* **Lista de tareas**:
[a] Extrae sin cambios del fragmento sobre los centros sociales autogestionados el pasaje que va desde "Por lo tanto, en" hasta "centro cívico domesticado?", ambas partes incluidas.
[b] Localiza en el fragmento sobre los centros sociales autogestionados cada aparición de la sigla CSA. Escribe cada una junto con las tres palabras que la preceden.

* **Fragmento seleccionado**:
□ □ □ □ □
Por lo tanto, en mi opinión, tiene todo el sentido del mundo que distintos colectivos que no son miembros fundadores o regulares del proyecto de un CSA se impliquen en distinto grado o forma en el espacio, siempre que se refuerce y amplifique el proyecto autogestionario. Lo que ya resulta muy variable es la decisión sobre qué colectivos concretos y cómo se pueden implicar en el CSA, por lo que nosotros en el libro no optamos por ninguno en particular. Lo que sí argumentamos es que un modelo de autogestión implica necesariamente deliberaciones y decisiones democráticas al respecto, además de una estrategia política que afiance el modelo de CSA y su incidencia tanto en todo grupo social participante como en su entorno político y económico.

Un centro municipal donde participan los vecinos, ¿es un centro social autogestionado o será un centro cívico domesticado?
□ □ □ □ □
* **Registros aportados**:
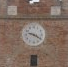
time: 9:20
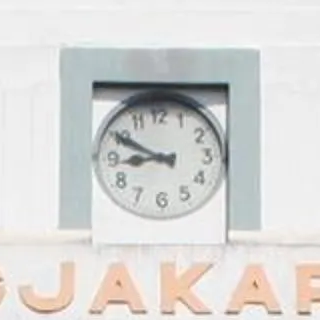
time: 8:49
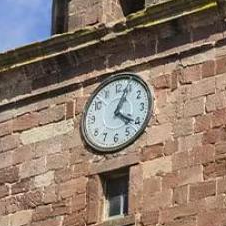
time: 4:04
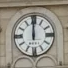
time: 11:59
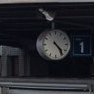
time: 4:23
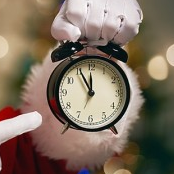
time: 11:55
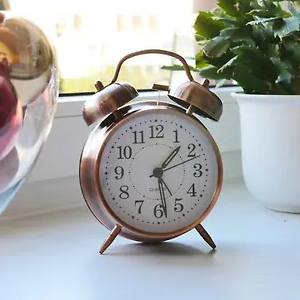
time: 1:28
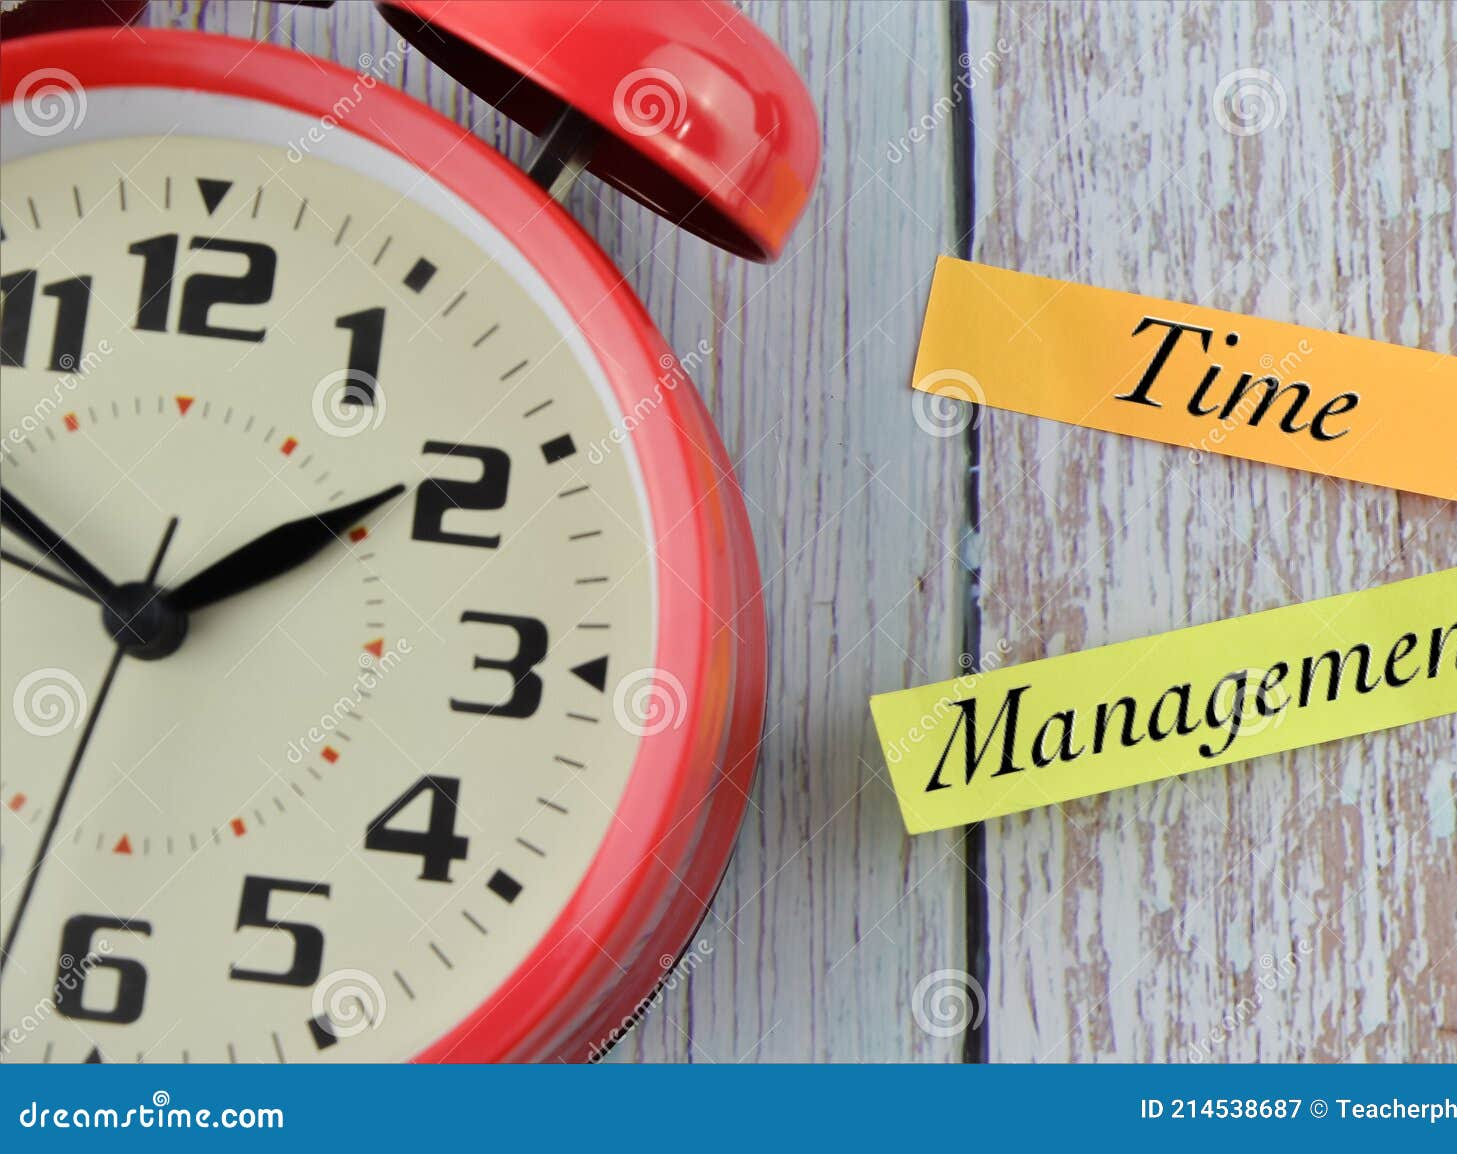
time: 1:50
□ □ □ □ □
* **Respuestas completas**:
[a]
Por lo tanto, en mi opinión, tiene todo el sentido del mundo que distintos colectivos que no son miembros fundadores o regulares del proyecto de un CSA se impliquen en distinto grado o forma en el espacio, siempre que se refuerce y amplifique el proyecto autogestionario. Lo que ya resulta muy variable es la decisión sobre qué colectivos concretos y cómo se pueden implicar en el CSA, por lo que nosotros en el libro no optamos por ninguno en particular. Lo que sí argumentamos es que un modelo de autogestión implica necesariamente deliberaciones y decisiones democráticas al respecto, además de una estrategia política que afiance el modelo de CSA y su incidencia tanto en todo grupo social participante como en su entorno político y económico.

Un centro municipal donde participan los vecinos, ¿es un centro social autogestionado o será un centro cívico domesticado?

[b]
- proyecto de un CSA
- implicar en el CSA
- el modelo de CSA